● **Directive**
Render every line of text from the entries below as a JSON list of strings, one string per line, with blank lines omitted. Leave the pictures out of your answer.

(Extracted data entries)
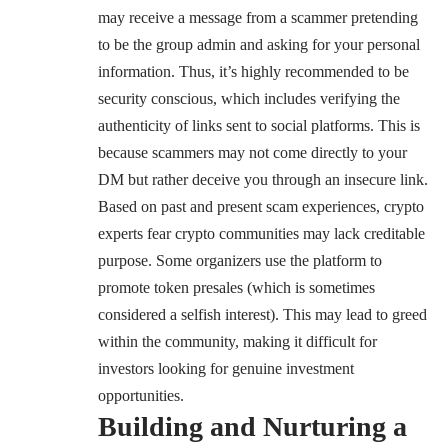
may receive a message from a scammer pretending
to be the group admin and asking for your personal
information. Thus, it’s highly recommended to be
security conscious, which includes verifying the
authenticity of links sent to social platforms. This is
because scammers may not come directly to your
DM but rather deceive you through an insecure link.
Based on past and present scam experiences, crypto
experts fear crypto communities may lack creditable
purpose. Some organizers use the platform to
promote token presales (which is sometimes
considered a selfish interest). This may lead to greed
within the community, making it difficult for
investors looking for genuine investment
opportunities.
Building and Nurturing a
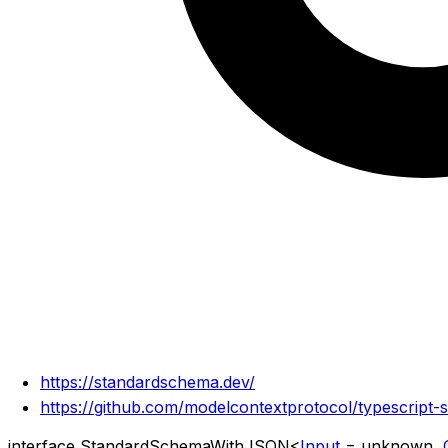
https://standardschema.dev/
https://github.com/modelcontextprotocol/typescript-
interface
StandardSchemaWithJSON
<
Input
=
unknown
,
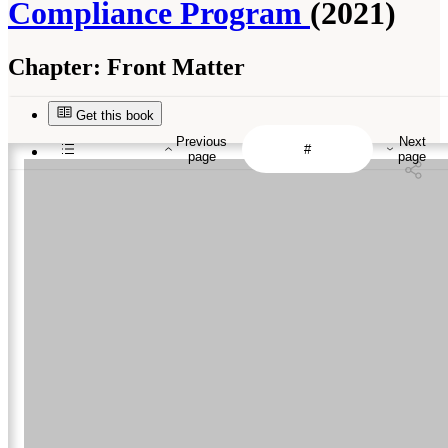
Compliance Program
(2021)
Chapter:
Front Matter
Get this book
Previous
Next
page
page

● **Response below**
[
  "may receive a message from a scammer pretending",
  "to be the group admin and asking for your personal",
  "information. Thus, it’s highly recommended to be",
  "security conscious, which includes verifying the",
  "authenticity of links sent to social platforms. This is",
  "because scammers may not come directly to your",
  "DM but rather deceive you through an insecure link.",
  "Based on past and present scam experiences, crypto",
  "experts fear crypto communities may lack creditable",
  "purpose. Some organizers use the platform to",
  "promote token presales (which is sometimes",
  "considered a selfish interest). This may lead to greed",
  "within the community, making it difficult for",
  "investors looking for genuine investment",
  "opportunities.",
  "Building and Nurturing a",
  "https://standardschema.dev/",
  "https://github.com/modelcontextprotocol/typescript-",
  "interface",
  "StandardSchemaWithJSON",
  "<",
  "Input",
  "=",
  "unknown",
  ",",
  "Compliance Program",
  "(2021)",
  "Chapter:",
  "Front Matter",
  "Get this book",
  "Previous",
  "Next",
  "page",
  "page"
]